▶ **Data for this exercise**:
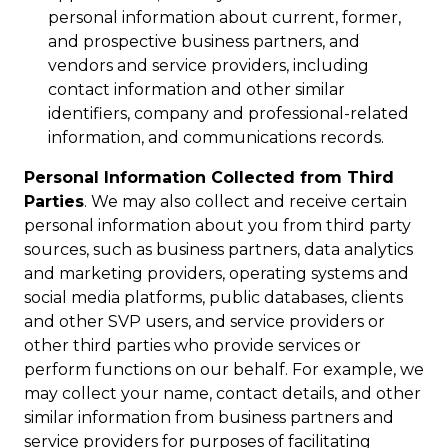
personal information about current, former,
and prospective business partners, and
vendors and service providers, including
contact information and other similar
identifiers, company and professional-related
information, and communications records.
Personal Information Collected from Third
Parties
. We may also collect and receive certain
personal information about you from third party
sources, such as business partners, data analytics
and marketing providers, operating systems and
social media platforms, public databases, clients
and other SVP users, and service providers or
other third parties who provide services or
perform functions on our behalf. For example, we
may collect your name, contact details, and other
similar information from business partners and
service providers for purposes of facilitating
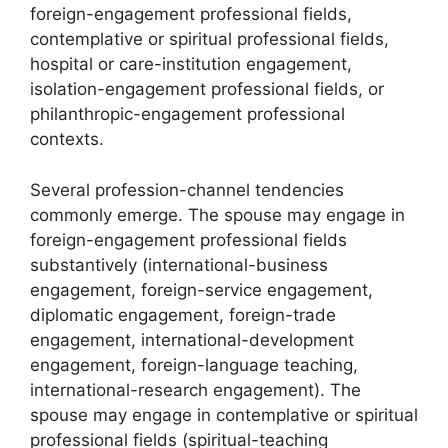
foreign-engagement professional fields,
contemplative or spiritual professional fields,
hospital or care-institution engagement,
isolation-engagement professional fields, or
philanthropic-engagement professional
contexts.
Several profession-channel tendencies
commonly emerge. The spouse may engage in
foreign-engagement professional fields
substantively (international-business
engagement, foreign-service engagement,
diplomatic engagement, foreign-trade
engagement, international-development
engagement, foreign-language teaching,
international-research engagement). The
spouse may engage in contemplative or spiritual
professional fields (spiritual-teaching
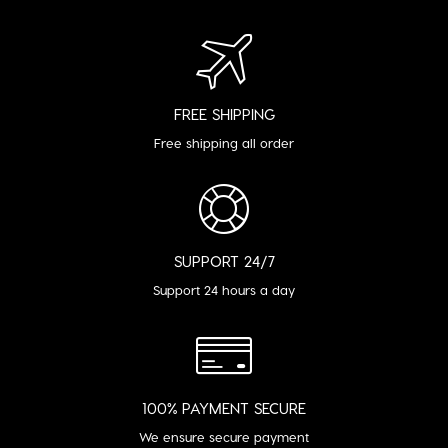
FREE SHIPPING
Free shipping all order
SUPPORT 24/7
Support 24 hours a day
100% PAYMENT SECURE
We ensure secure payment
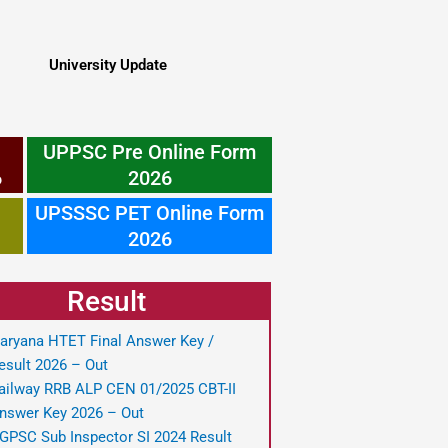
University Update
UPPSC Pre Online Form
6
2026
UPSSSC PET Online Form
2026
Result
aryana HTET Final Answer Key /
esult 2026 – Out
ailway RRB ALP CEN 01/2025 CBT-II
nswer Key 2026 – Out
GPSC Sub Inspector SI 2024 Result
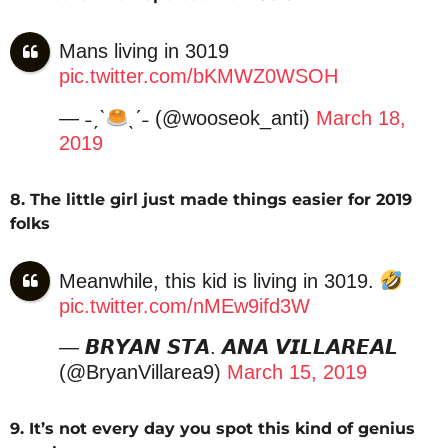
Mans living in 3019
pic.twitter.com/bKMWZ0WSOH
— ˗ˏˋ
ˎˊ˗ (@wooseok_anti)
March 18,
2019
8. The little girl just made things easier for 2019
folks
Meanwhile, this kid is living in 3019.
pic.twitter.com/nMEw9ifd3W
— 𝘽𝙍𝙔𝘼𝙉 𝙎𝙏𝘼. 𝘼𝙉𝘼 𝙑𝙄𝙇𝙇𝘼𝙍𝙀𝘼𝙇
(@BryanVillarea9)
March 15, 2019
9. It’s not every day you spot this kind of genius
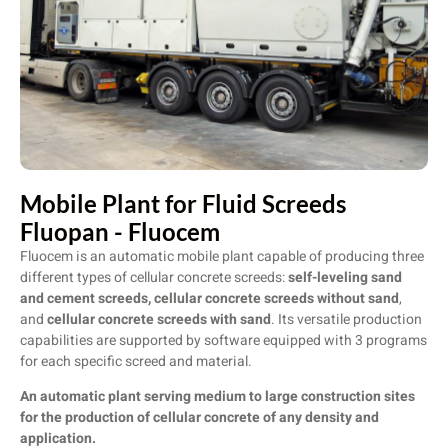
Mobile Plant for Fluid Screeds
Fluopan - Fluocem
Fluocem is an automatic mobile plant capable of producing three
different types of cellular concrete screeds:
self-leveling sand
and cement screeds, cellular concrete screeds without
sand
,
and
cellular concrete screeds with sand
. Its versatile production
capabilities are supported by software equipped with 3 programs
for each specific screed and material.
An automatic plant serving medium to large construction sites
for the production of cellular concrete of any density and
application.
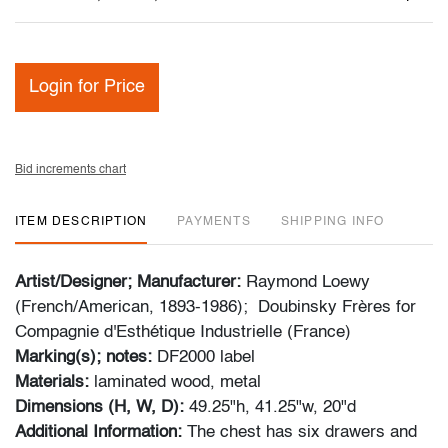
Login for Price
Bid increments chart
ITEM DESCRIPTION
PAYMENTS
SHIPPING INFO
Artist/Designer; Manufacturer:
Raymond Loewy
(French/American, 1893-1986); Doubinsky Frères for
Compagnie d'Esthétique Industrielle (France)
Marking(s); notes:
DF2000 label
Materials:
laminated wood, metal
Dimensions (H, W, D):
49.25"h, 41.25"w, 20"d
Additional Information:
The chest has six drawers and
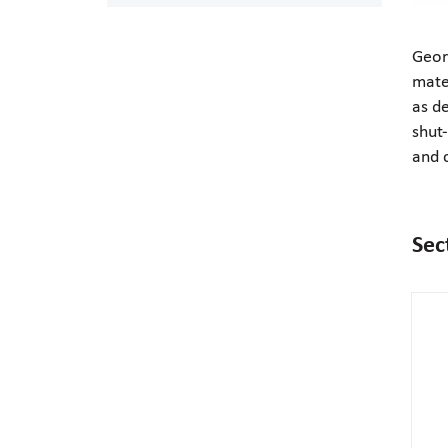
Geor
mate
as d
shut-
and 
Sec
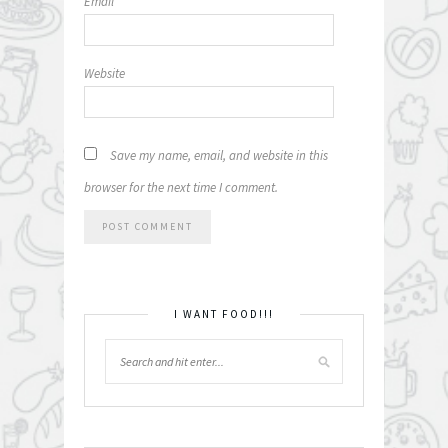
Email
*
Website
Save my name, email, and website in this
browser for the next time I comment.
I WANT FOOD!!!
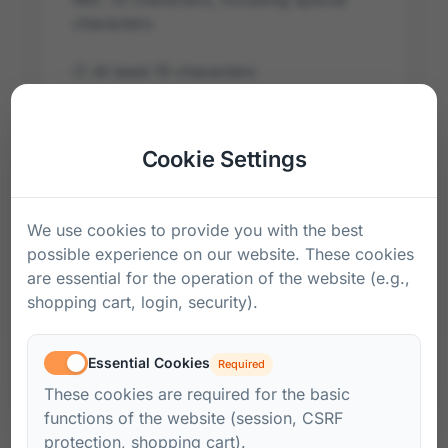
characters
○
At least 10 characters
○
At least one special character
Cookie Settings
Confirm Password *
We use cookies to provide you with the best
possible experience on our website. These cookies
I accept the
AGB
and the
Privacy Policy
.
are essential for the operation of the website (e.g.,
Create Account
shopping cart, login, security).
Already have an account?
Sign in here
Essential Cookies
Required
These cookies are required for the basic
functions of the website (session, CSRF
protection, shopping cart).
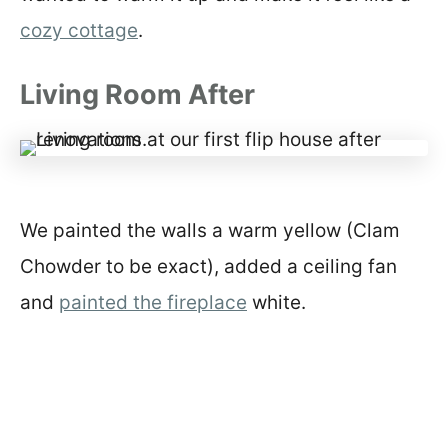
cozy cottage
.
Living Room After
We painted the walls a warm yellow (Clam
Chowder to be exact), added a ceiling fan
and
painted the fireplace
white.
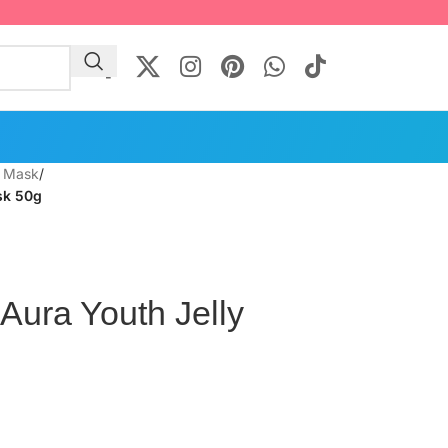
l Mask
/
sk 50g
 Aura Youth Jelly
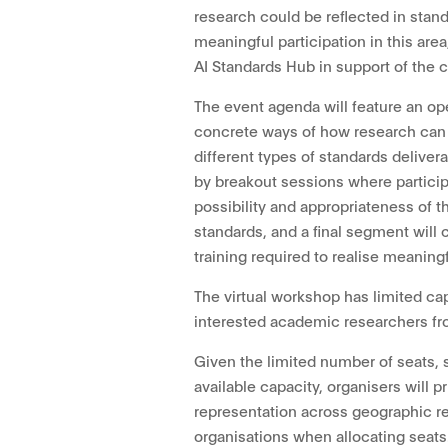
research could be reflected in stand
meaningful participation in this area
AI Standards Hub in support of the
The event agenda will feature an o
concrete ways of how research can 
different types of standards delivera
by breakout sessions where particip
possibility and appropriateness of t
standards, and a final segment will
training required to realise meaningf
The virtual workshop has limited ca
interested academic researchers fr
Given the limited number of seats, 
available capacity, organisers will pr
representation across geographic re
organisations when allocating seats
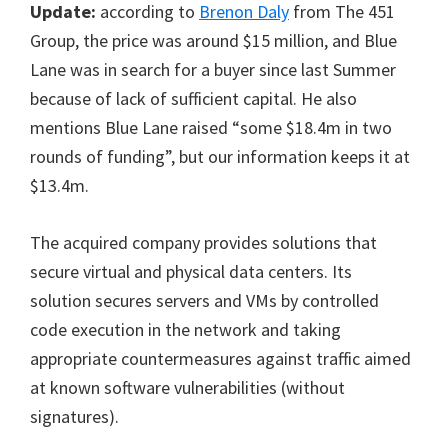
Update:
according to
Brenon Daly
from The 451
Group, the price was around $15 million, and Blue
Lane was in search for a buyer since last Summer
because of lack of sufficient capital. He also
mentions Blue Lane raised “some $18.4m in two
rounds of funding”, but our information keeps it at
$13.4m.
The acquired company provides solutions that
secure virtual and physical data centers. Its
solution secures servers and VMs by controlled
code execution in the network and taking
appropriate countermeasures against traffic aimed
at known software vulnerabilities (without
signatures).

▶ **Task prompt**:
For this task, return exactly the stretch of the listing above from the line with "shopping cart, login, security)." through the line with "Given the limited", inclusive and without pictures.

▶ **Task output**:
shopping cart, login, security).
Already have an account?
Sign in here
Essential Cookies
Required
These cookies are required for the basic
functions of the website (session, CSRF
protection, shopping cart).
cozy cottage
.
Living Room After
We painted the walls a warm yellow (Clam
Chowder to be exact), added a ceiling fan
and
painted the fireplace
white.
l Mask
/
sk 50g
 Aura Youth Jelly
research could be reflected in stand
meaningful participation in this area
AI Standards Hub in support of the
The event agenda will feature an o
concrete ways of how research can 
different types of standards delivera
by breakout sessions where particip
possibility and appropriateness of t
standards, and a final segment will
training required to realise meaningf
The virtual workshop has limited ca
interested academic researchers fr
Given the limited number of seats, 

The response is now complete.